Task item ▸
Pick up the article on Brothers McClurg after its last sentence and keep writing it.

Document excerpt ▸
- Origin: Buffalo, New York
- Genres: Worship, Gospel, Folk, Rock, CCM, Christian rock, Christian alternative rock, southern gospel, roots rock, folk rock
- Years active: 2008–present
- Label: Integrity
- Members: Anthony Hoisington Chris Hoisington Jeremy Thompson
- Past members: Matt Poulsen Justin Michau Peter Bordin Ed Chilungu Dan Swain
- Website: brothersmcclurg.com

= Brothers McClurg =

Brothers McClurg is an American Christian music brother duo from Buffalo, New York. They started making music in 2008, with their first studio album, Join in the Sound, released in 2012, with Integrity Music. This album was their breakthrough release upon the Billboard magazine charts, where it placed on two of them the Christian Albums and Heatseekers Albums.

==Background==
The Brothers McClurg took their name from their maternal grandfather, who was a pastor, Bill McClurg, while he is the musical impetus for the family and his children, Bill Jr., Martha and Mary, and his grandchildren, Anthony and Chris Hoisington. The brothers started making music in 2008, in the Buffalo, New York-area, where they caught the attention of a major Christian music record label.

Provided information ▸
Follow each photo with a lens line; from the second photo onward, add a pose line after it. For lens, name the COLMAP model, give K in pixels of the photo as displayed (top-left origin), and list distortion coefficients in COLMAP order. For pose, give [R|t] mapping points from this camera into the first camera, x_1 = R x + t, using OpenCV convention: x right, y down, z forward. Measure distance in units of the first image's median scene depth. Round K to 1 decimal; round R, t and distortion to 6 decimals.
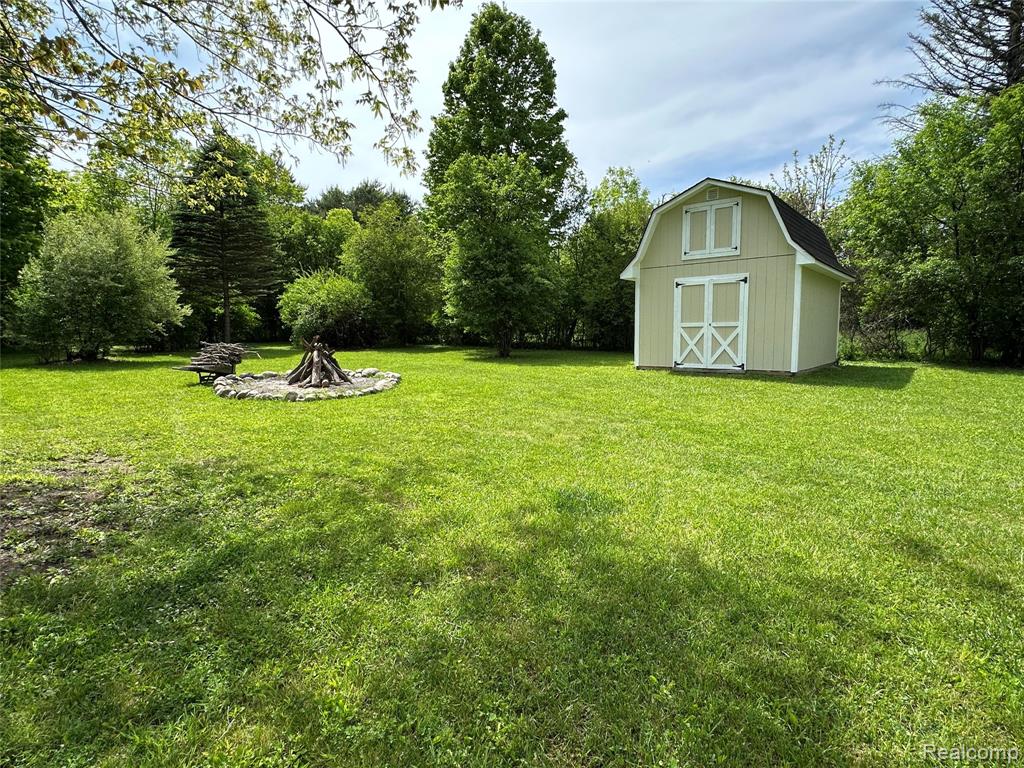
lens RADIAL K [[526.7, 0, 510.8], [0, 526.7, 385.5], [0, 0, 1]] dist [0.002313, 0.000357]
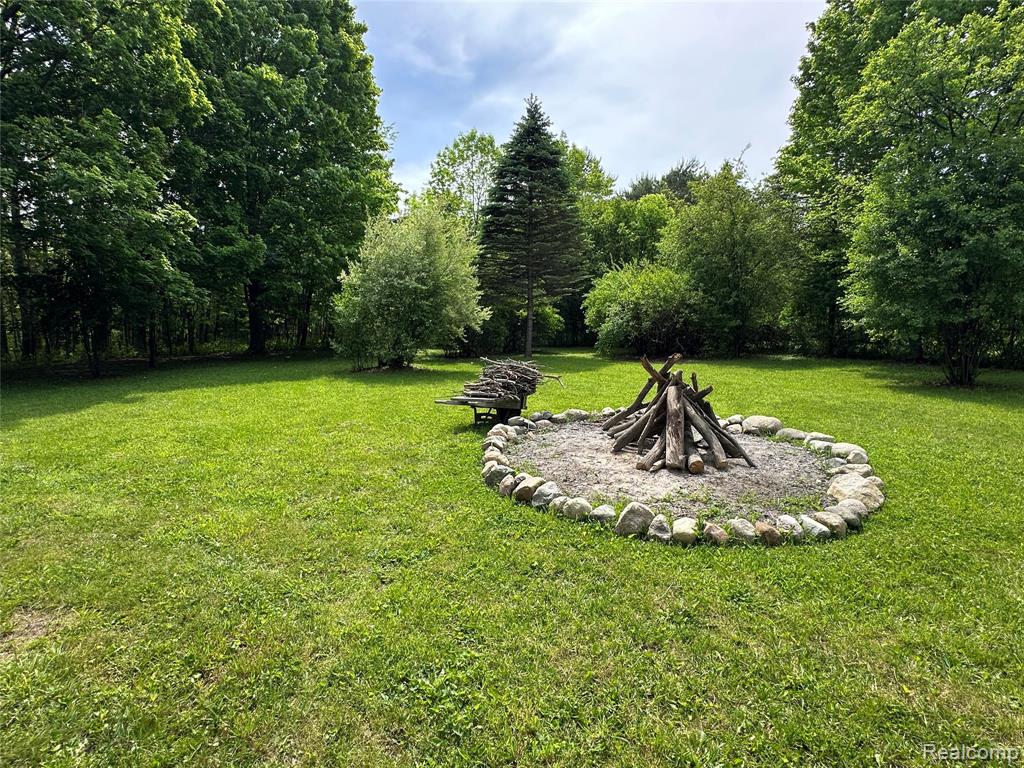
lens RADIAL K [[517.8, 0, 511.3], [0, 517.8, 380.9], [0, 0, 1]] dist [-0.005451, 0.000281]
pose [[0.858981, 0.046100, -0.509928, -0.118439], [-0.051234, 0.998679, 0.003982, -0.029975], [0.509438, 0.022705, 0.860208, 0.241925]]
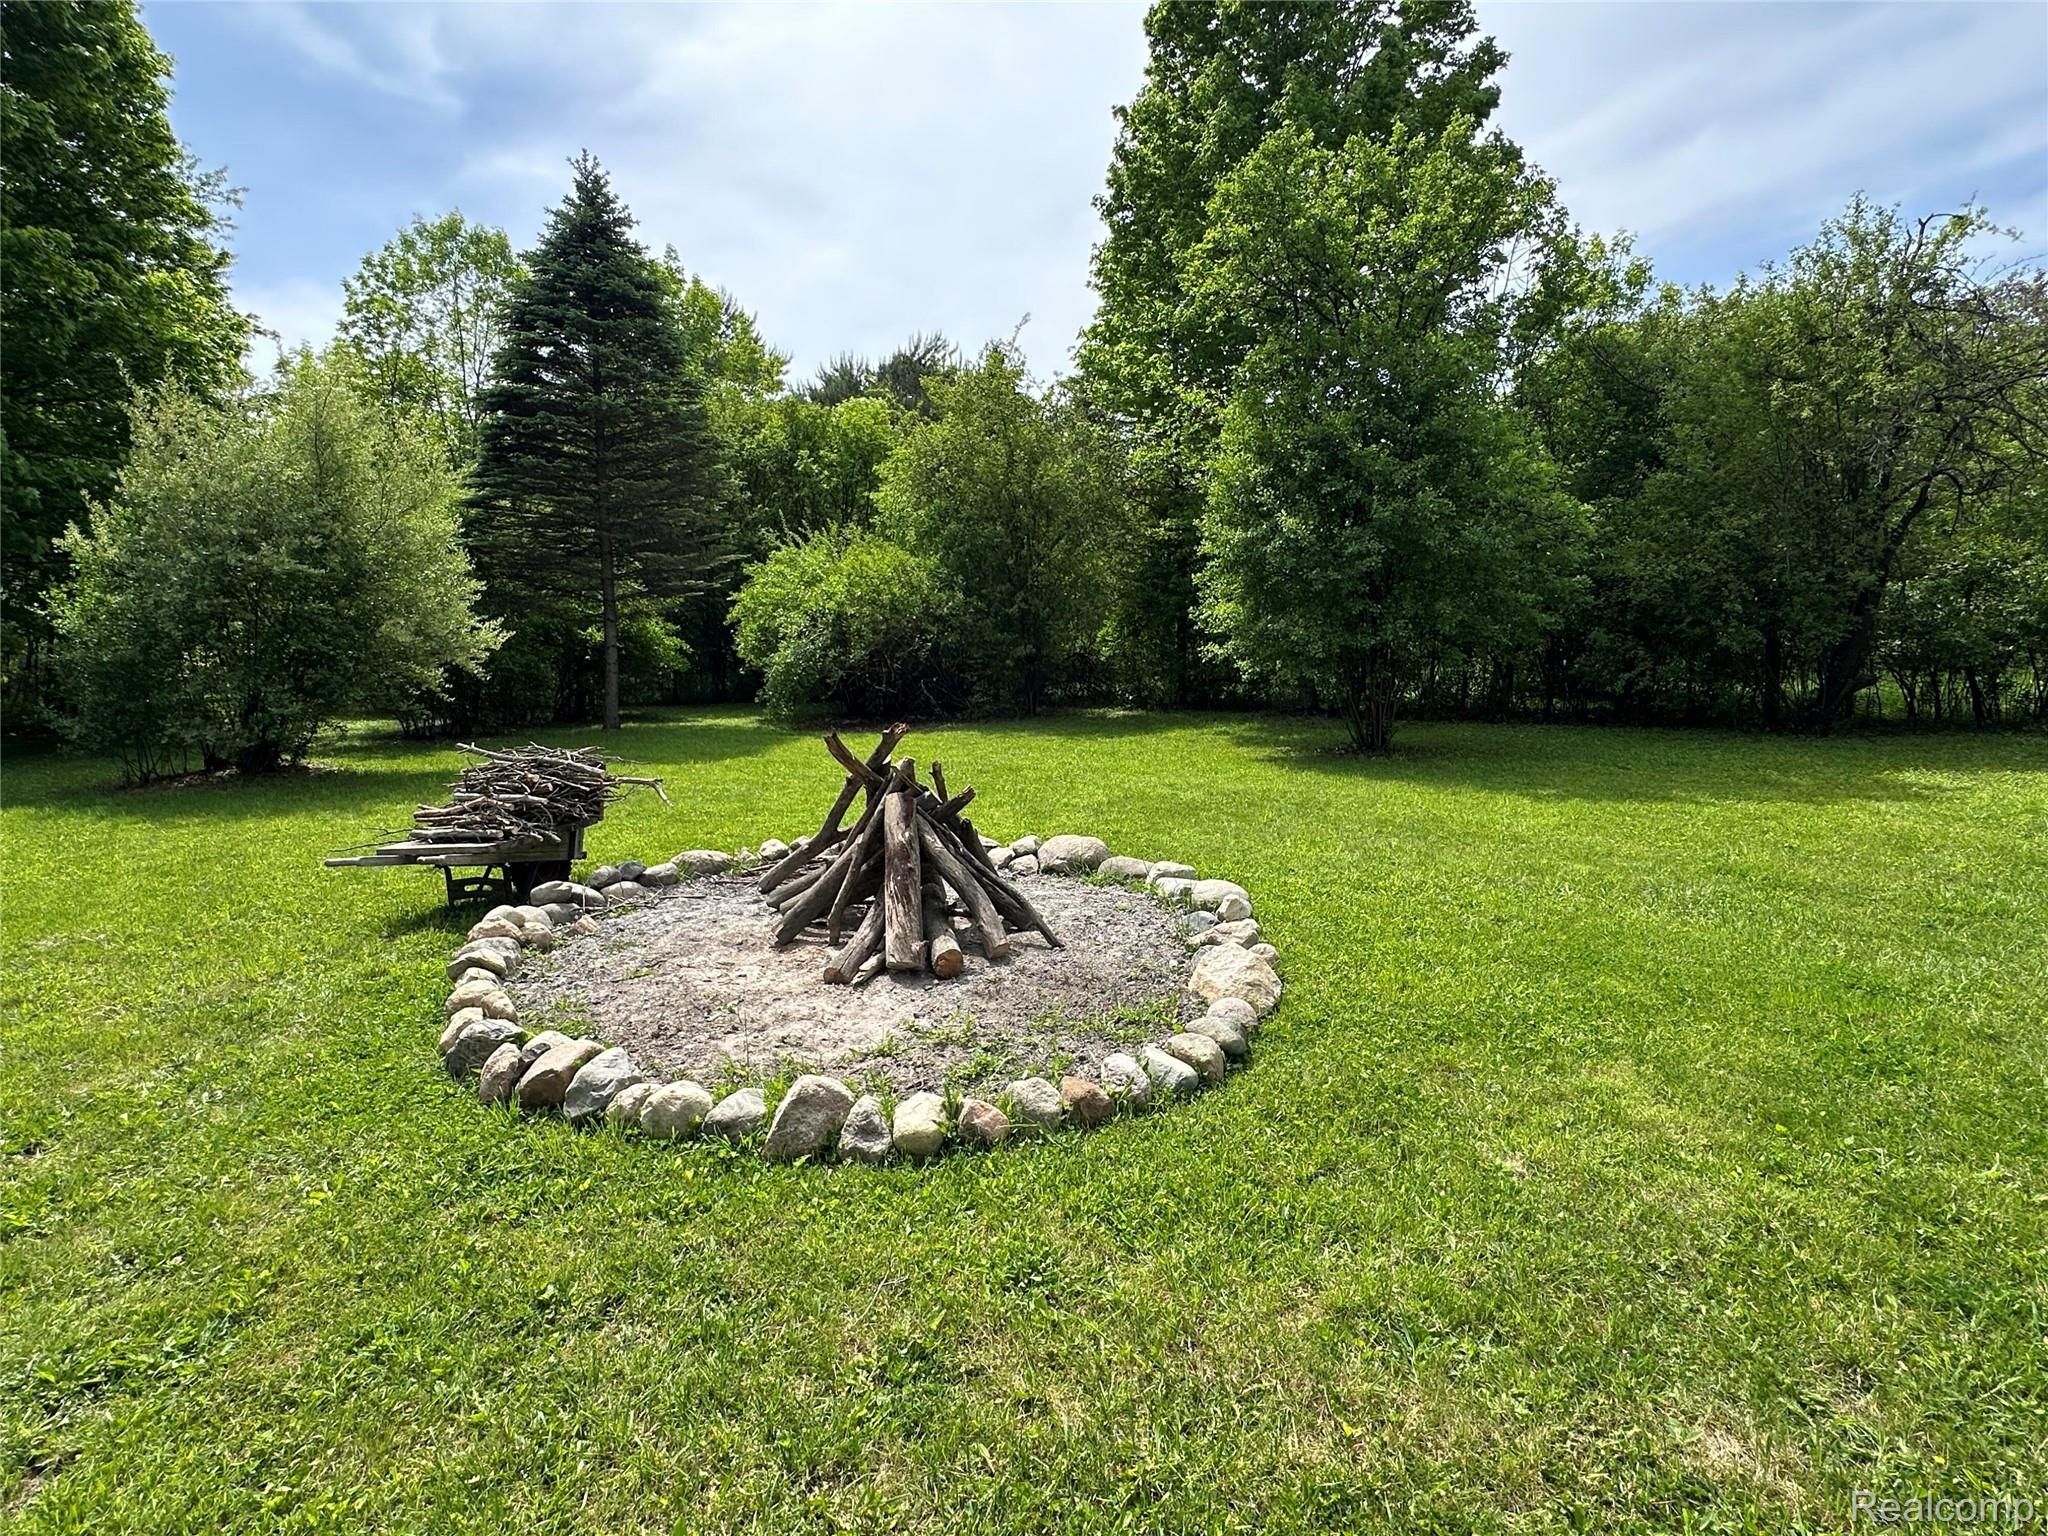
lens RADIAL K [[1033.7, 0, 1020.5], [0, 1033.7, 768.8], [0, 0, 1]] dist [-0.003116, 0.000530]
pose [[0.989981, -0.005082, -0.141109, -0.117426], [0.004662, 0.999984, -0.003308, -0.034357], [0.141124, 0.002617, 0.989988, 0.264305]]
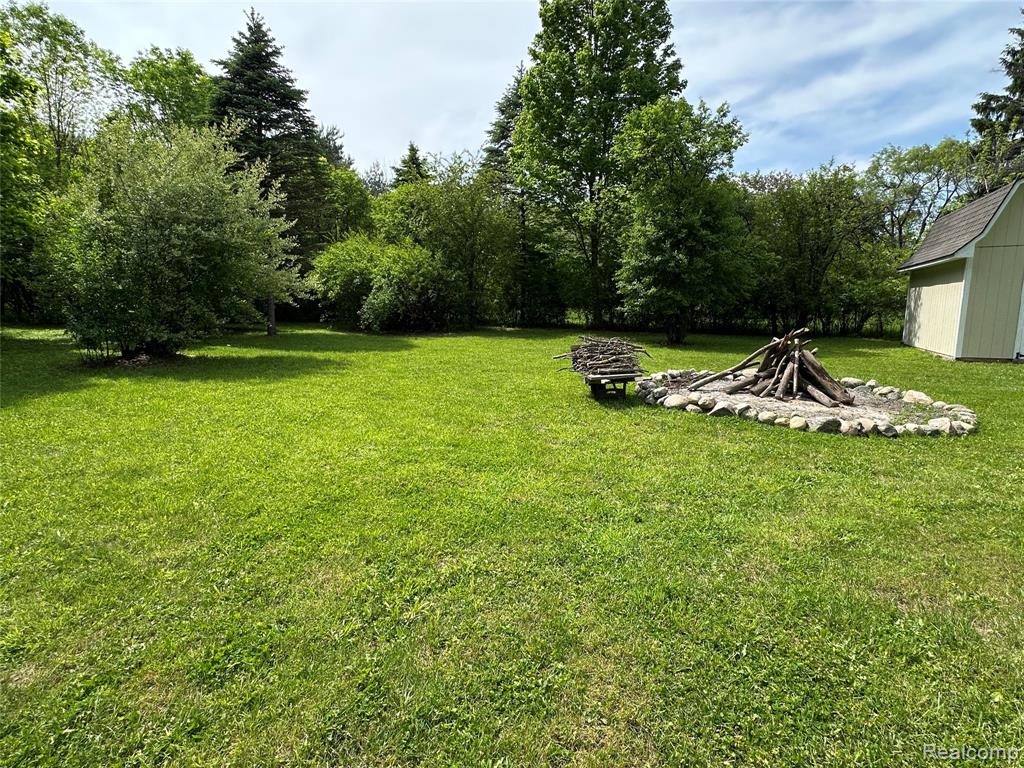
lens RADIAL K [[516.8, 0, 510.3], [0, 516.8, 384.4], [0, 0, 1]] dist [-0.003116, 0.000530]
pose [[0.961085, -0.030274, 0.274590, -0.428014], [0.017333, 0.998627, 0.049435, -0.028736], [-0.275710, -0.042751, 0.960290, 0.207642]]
* * *
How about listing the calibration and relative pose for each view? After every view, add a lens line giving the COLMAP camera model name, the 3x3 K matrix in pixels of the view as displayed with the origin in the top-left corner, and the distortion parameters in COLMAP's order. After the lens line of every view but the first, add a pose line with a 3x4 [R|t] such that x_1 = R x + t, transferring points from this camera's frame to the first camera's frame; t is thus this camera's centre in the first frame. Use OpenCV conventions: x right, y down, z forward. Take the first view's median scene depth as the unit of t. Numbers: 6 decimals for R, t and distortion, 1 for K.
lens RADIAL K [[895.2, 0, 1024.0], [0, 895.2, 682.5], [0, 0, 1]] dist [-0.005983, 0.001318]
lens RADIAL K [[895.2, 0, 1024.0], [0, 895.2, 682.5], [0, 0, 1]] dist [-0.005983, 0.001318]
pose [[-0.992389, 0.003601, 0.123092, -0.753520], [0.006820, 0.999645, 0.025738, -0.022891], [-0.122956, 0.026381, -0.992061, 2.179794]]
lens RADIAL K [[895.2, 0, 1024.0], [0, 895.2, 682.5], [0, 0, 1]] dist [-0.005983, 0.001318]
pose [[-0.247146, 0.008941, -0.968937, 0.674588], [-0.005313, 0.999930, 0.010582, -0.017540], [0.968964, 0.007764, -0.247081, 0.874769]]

Answer for the task ▸
==Music history==
The brother duo started as a musical entity in 2008, with their first studio album, Join in the Sound, that was released on July 31, 2012, from Integrity Music. This album was their breakthrough release upon the Billboard magazine charts, where it peaked at No. 36 on the Christian Albums and at No. 22 on the Heatseekers Albums charts.

==Members==
- Anthony Craig Hoisington
- Christopher Lucas Hoisington
- Jeremy Thompson
- Matt Poulsen (guitar)
- Dan Swain (bass)
- Justin Michau (guitar)
- Peter Bordin (drums)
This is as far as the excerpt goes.